Materials provided:

____________________

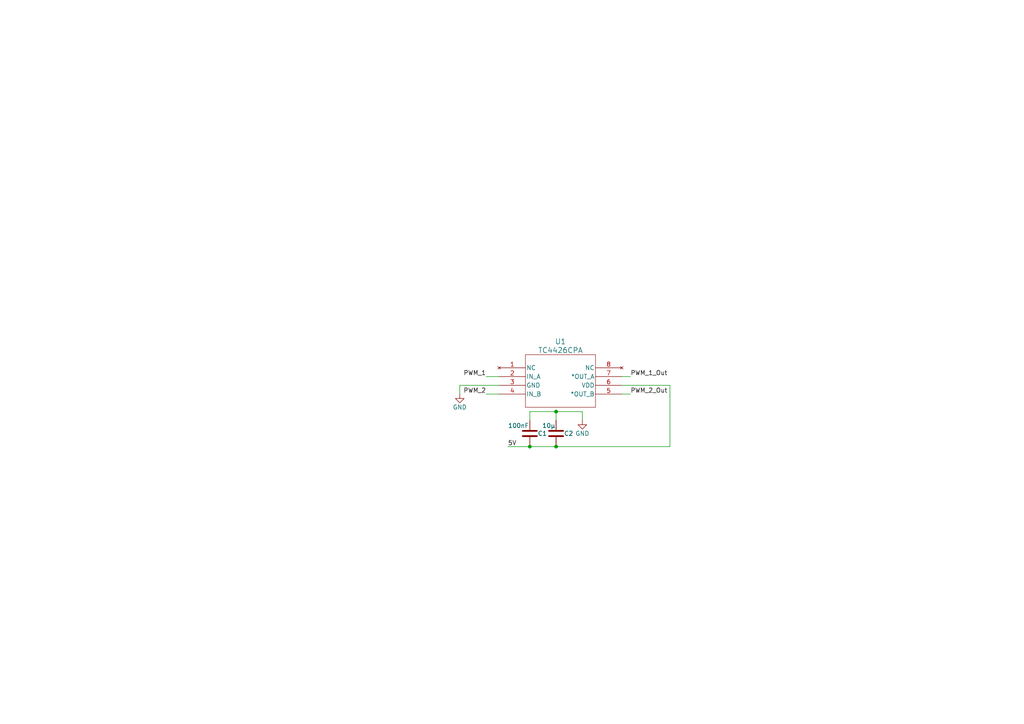
<source format=kicad_sch>
(kicad_sch
	(version 20231120)
	(generator "eeschema")
	(generator_version "8.0")
	(uuid "cabde0cc-56e0-4390-ac4c-80c204bac3dd")
	(paper "A4")
	
	(junction
		(at 153.67 129.54)
		(diameter 0)
		(color 0 0 0 0)
		(uuid "7121aa88-f50b-47d9-b741-ae33a98711ed")
	)
	(junction
		(at 161.29 129.54)
		(diameter 0)
		(color 0 0 0 0)
		(uuid "91adc736-e0ac-43f6-900e-0892be7c030c")
	)
	(junction
		(at 161.29 119.38)
		(diameter 0)
		(color 0 0 0 0)
		(uuid "eca7cafb-1f18-4171-82b2-6f7a8668ab09")
	)
	(wire
		(pts
			(xy 153.67 119.38) (xy 153.67 121.92)
		)
		(stroke
			(width 0)
			(type default)
		)
		(uuid "06587730-c9af-486f-a311-d840145087ce")
	)
	(wire
		(pts
			(xy 168.91 119.38) (xy 168.91 121.92)
		)
		(stroke
			(width 0)
			(type default)
		)
		(uuid "16450876-ddec-4d2c-82d2-87bacbaec5d5")
	)
	(wire
		(pts
			(xy 168.91 119.38) (xy 161.29 119.38)
		)
		(stroke
			(width 0)
			(type default)
		)
		(uuid "1c2ed772-c25c-4c3c-bb90-64deeb257091")
	)
	(wire
		(pts
			(xy 147.32 129.54) (xy 153.67 129.54)
		)
		(stroke
			(width 0)
			(type default)
		)
		(uuid "27e632bf-a58e-4c2e-9c1c-0ecb2917a029")
	)
	(wire
		(pts
			(xy 161.29 119.38) (xy 153.67 119.38)
		)
		(stroke
			(width 0)
			(type default)
		)
		(uuid "27e8018e-39ef-4cf1-9827-7e5e13846ed4")
	)
	(wire
		(pts
			(xy 182.88 109.22) (xy 180.34 109.22)
		)
		(stroke
			(width 0)
			(type default)
		)
		(uuid "2ccd5f5d-b704-4be5-af6b-47398fc5db14")
	)
	(wire
		(pts
			(xy 144.78 111.76) (xy 133.35 111.76)
		)
		(stroke
			(width 0)
			(type default)
		)
		(uuid "3047efd0-1b88-4fa2-8d34-984714471c21")
	)
	(wire
		(pts
			(xy 140.97 109.22) (xy 144.78 109.22)
		)
		(stroke
			(width 0)
			(type default)
		)
		(uuid "32c6dc69-e2ac-4e83-86d1-8994b785a4ae")
	)
	(wire
		(pts
			(xy 194.31 111.76) (xy 180.34 111.76)
		)
		(stroke
			(width 0)
			(type default)
		)
		(uuid "3474f6a5-b8e1-462b-988b-b14025be04d1")
	)
	(wire
		(pts
			(xy 140.97 114.3) (xy 144.78 114.3)
		)
		(stroke
			(width 0)
			(type default)
		)
		(uuid "42054047-0ef7-452a-bb3d-c1332a666412")
	)
	(wire
		(pts
			(xy 153.67 129.54) (xy 161.29 129.54)
		)
		(stroke
			(width 0)
			(type default)
		)
		(uuid "46833edf-db89-43e1-be0f-3101f2e5cb2b")
	)
	(wire
		(pts
			(xy 161.29 119.38) (xy 161.29 121.92)
		)
		(stroke
			(width 0)
			(type default)
		)
		(uuid "63103867-49d6-4c8f-aaa8-55ea86f0bad0")
	)
	(wire
		(pts
			(xy 133.35 111.76) (xy 133.35 114.3)
		)
		(stroke
			(width 0)
			(type default)
		)
		(uuid "869dc2e1-bf7f-45c6-af8c-8749fade3d4a")
	)
	(wire
		(pts
			(xy 182.88 114.3) (xy 180.34 114.3)
		)
		(stroke
			(width 0)
			(type default)
		)
		(uuid "b07b3120-f236-402b-8def-cc7825b82e95")
	)
	(wire
		(pts
			(xy 194.31 129.54) (xy 194.31 111.76)
		)
		(stroke
			(width 0)
			(type default)
		)
		(uuid "d6c4a103-0f76-4bc9-a0a8-3a603adab603")
	)
	(wire
		(pts
			(xy 161.29 129.54) (xy 194.31 129.54)
		)
		(stroke
			(width 0)
			(type default)
		)
		(uuid "da430c2f-46fe-4464-8b33-e203aaa28060")
	)
	(label "5V"
		(at 147.32 129.54 0)
		(effects
			(font
				(size 1.27 1.27)
			)
			(justify left bottom)
		)
		(uuid "99fb6de4-278d-40f7-b5c4-bf730572719f")
	)
	(label "PWM_2"
		(at 140.97 114.3 180)
		(effects
			(font
				(size 1.27 1.27)
			)
			(justify right bottom)
		)
		(uuid "b333b001-d4b7-4dc1-ac61-f1154ba8598b")
	)
	(label "PWM_2_Out"
		(at 182.88 114.3 0)
		(effects
			(font
				(size 1.27 1.27)
			)
			(justify left bottom)
		)
		(uuid "c4abc8be-0546-4949-b7de-aa8060d1cb30")
	)
	(label "PWM_1_Out"
		(at 182.88 109.22 0)
		(effects
			(font
				(size 1.27 1.27)
			)
			(justify left bottom)
		)
		(uuid "cd06ad87-4769-4d3e-9924-3fe3e0b3f255")
	)
	(label "PWM_1"
		(at 140.97 109.22 180)
		(effects
			(font
				(size 1.27 1.27)
			)
			(justify right bottom)
		)
		(uuid "eacca4fd-980d-4ada-bc4f-5652943e1a48")
	)
	(symbol
		(lib_id "Device:C")
		(at 161.29 125.73 0)
		(unit 1)
		(exclude_from_sim no)
		(in_bom yes)
		(on_board yes)
		(dnp no)
		(uuid "030a3f52-52b7-4a9e-a698-4dac29f0115d")
		(property "Reference" "C2"
			(at 163.576 125.73 0)
			(effects
				(font
					(size 1.27 1.27)
				)
				(justify left)
			)
		)
		(property "Value" "10µ"
			(at 157.226 123.444 0)
			(effects
				(font
					(size 1.27 1.27)
				)
				(justify left)
			)
		)
		(property "Footprint" ""
			(at 162.2552 129.54 0)
			(effects
				(font
					(size 1.27 1.27)
				)
				(hide yes)
			)
		)
		(property "Datasheet" "~"
			(at 161.29 125.73 0)
			(effects
				(font
					(size 1.27 1.27)
				)
				(hide yes)
			)
		)
		(property "Description" "Unpolarized capacitor"
			(at 161.29 125.73 0)
			(effects
				(font
					(size 1.27 1.27)
				)
				(hide yes)
			)
		)
		(pin "2"
			(uuid "e1f71fbd-c9a0-40ea-9141-12178dd7d24f")
		)
		(pin "1"
			(uuid "80de086b-c8bc-4e27-a10e-9bcb14955a7a")
		)
		(instances
			(project "PWM_Dimmer"
				(path "/cabde0cc-56e0-4390-ac4c-80c204bac3dd"
					(reference "C2")
					(unit 1)
				)
			)
		)
	)
	(symbol
		(lib_id "power:GND")
		(at 168.91 121.92 0)
		(unit 1)
		(exclude_from_sim no)
		(in_bom yes)
		(on_board yes)
		(dnp no)
		(uuid "22978787-b665-4ffa-a197-005bc270c788")
		(property "Reference" "#PWR2"
			(at 168.91 128.27 0)
			(effects
				(font
					(size 1.27 1.27)
				)
				(hide yes)
			)
		)
		(property "Value" "GND"
			(at 168.91 125.73 0)
			(effects
				(font
					(size 1.27 1.27)
				)
			)
		)
		(property "Footprint" ""
			(at 168.91 121.92 0)
			(effects
				(font
					(size 1.27 1.27)
				)
				(hide yes)
			)
		)
		(property "Datasheet" ""
			(at 168.91 121.92 0)
			(effects
				(font
					(size 1.27 1.27)
				)
				(hide yes)
			)
		)
		(property "Description" "Power symbol creates a global label with name \"GND\" , ground"
			(at 168.91 121.92 0)
			(effects
				(font
					(size 1.27 1.27)
				)
				(hide yes)
			)
		)
		(pin "1"
			(uuid "5afc189f-0771-4fd0-a6d9-047e10160799")
		)
		(instances
			(project "PWM_Dimmer"
				(path "/cabde0cc-56e0-4390-ac4c-80c204bac3dd"
					(reference "#PWR2")
					(unit 1)
				)
			)
		)
	)
	(symbol
		(lib_id "power:GND")
		(at 133.35 114.3 0)
		(unit 1)
		(exclude_from_sim no)
		(in_bom yes)
		(on_board yes)
		(dnp no)
		(uuid "8ff54f0e-2918-4894-a3c8-4715c18df7c5")
		(property "Reference" "#PWR1"
			(at 133.35 120.65 0)
			(effects
				(font
					(size 1.27 1.27)
				)
				(hide yes)
			)
		)
		(property "Value" "GND"
			(at 133.35 118.11 0)
			(effects
				(font
					(size 1.27 1.27)
				)
			)
		)
		(property "Footprint" ""
			(at 133.35 114.3 0)
			(effects
				(font
					(size 1.27 1.27)
				)
				(hide yes)
			)
		)
		(property "Datasheet" ""
			(at 133.35 114.3 0)
			(effects
				(font
					(size 1.27 1.27)
				)
				(hide yes)
			)
		)
		(property "Description" "Power symbol creates a global label with name \"GND\" , ground"
			(at 133.35 114.3 0)
			(effects
				(font
					(size 1.27 1.27)
				)
				(hide yes)
			)
		)
		(pin "1"
			(uuid "7c5a0fd7-42be-4e0f-b05d-73b4640eff38")
		)
		(instances
			(project ""
				(path "/cabde0cc-56e0-4390-ac4c-80c204bac3dd"
					(reference "#PWR1")
					(unit 1)
				)
			)
		)
	)
	(symbol
		(lib_id "Device:C")
		(at 153.67 125.73 0)
		(unit 1)
		(exclude_from_sim no)
		(in_bom yes)
		(on_board yes)
		(dnp no)
		(uuid "93c6fcff-d79a-4388-883f-427c394859df")
		(property "Reference" "C1"
			(at 155.956 125.73 0)
			(effects
				(font
					(size 1.27 1.27)
				)
				(justify left)
			)
		)
		(property "Value" "100nF"
			(at 147.32 123.444 0)
			(effects
				(font
					(size 1.27 1.27)
				)
				(justify left)
			)
		)
		(property "Footprint" ""
			(at 154.6352 129.54 0)
			(effects
				(font
					(size 1.27 1.27)
				)
				(hide yes)
			)
		)
		(property "Datasheet" "~"
			(at 153.67 125.73 0)
			(effects
				(font
					(size 1.27 1.27)
				)
				(hide yes)
			)
		)
		(property "Description" "Unpolarized capacitor"
			(at 153.67 125.73 0)
			(effects
				(font
					(size 1.27 1.27)
				)
				(hide yes)
			)
		)
		(pin "2"
			(uuid "c2b1893f-9cf9-447d-98fd-b5c3fb57a177")
		)
		(pin "1"
			(uuid "a9f3f6f0-47e8-4b14-b81d-b74844521f05")
		)
		(instances
			(project ""
				(path "/cabde0cc-56e0-4390-ac4c-80c204bac3dd"
					(reference "C1")
					(unit 1)
				)
			)
		)
	)
	(symbol
		(lib_id "2025-04-27_13-59-50:TC4426CPA")
		(at 144.78 106.68 0)
		(unit 1)
		(exclude_from_sim no)
		(in_bom yes)
		(on_board yes)
		(dnp no)
		(uuid "bfaefd8f-5fe6-48bc-b9f8-0e49c2473149")
		(property "Reference" "U1"
			(at 162.56 99.06 0)
			(effects
				(font
					(size 1.524 1.524)
				)
			)
		)
		(property "Value" "TC4426CPA"
			(at 162.56 101.6 0)
			(effects
				(font
					(size 1.524 1.524)
				)
			)
		)
		(property "Footprint" "PDIP8_300MC_MCH"
			(at 144.78 106.68 0)
			(effects
				(font
					(size 1.27 1.27)
					(italic yes)
				)
				(hide yes)
			)
		)
		(property "Datasheet" "TC4426CPA"
			(at 144.78 106.68 0)
			(effects
				(font
					(size 1.27 1.27)
					(italic yes)
				)
				(hide yes)
			)
		)
		(property "Description" ""
			(at 144.78 106.68 0)
			(effects
				(font
					(size 1.27 1.27)
				)
				(hide yes)
			)
		)
		(pin "7"
			(uuid "0d8904d6-c884-4607-93c7-b0359fede642")
		)
		(pin "5"
			(uuid "eec218d6-b121-4f71-945f-17140a06866a")
		)
		(pin "4"
			(uuid "c3567897-c1ed-4f9e-a451-d01109eecfe2")
		)
		(pin "6"
			(uuid "7e454341-963d-441b-933d-1ed0d3e1d683")
		)
		(pin "1"
			(uuid "8f06b1f3-d728-49ba-bd64-28c016461a3b")
		)
		(pin "2"
			(uuid "89b22cab-dca5-41fc-9b36-536d56acc8b6")
		)
		(pin "3"
			(uuid "b9a0f392-3e85-43a3-b1bd-f2ba293a70fb")
		)
		(pin "8"
			(uuid "ac6b99ea-dcd0-4d97-8d8d-56260e46b91a")
		)
		(instances
			(project ""
				(path "/cabde0cc-56e0-4390-ac4c-80c204bac3dd"
					(reference "U1")
					(unit 1)
				)
			)
		)
	)
	(sheet_instances
		(path "/"
			(page "1")
		)
	)
)

</source>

____________________

Activity:
Lines holding the string "label": find them in the listing above and copy each one.

Response box:
	(label "5V"
	(label "PWM_2"
	(label "PWM_2_Out"
	(label "PWM_1_Out"
	(label "PWM_1"
		(property "Description" "Power symbol creates a global label with name \"GND\" , ground"
		(property "Description" "Power symbol creates a global label with name \"GND\" , ground"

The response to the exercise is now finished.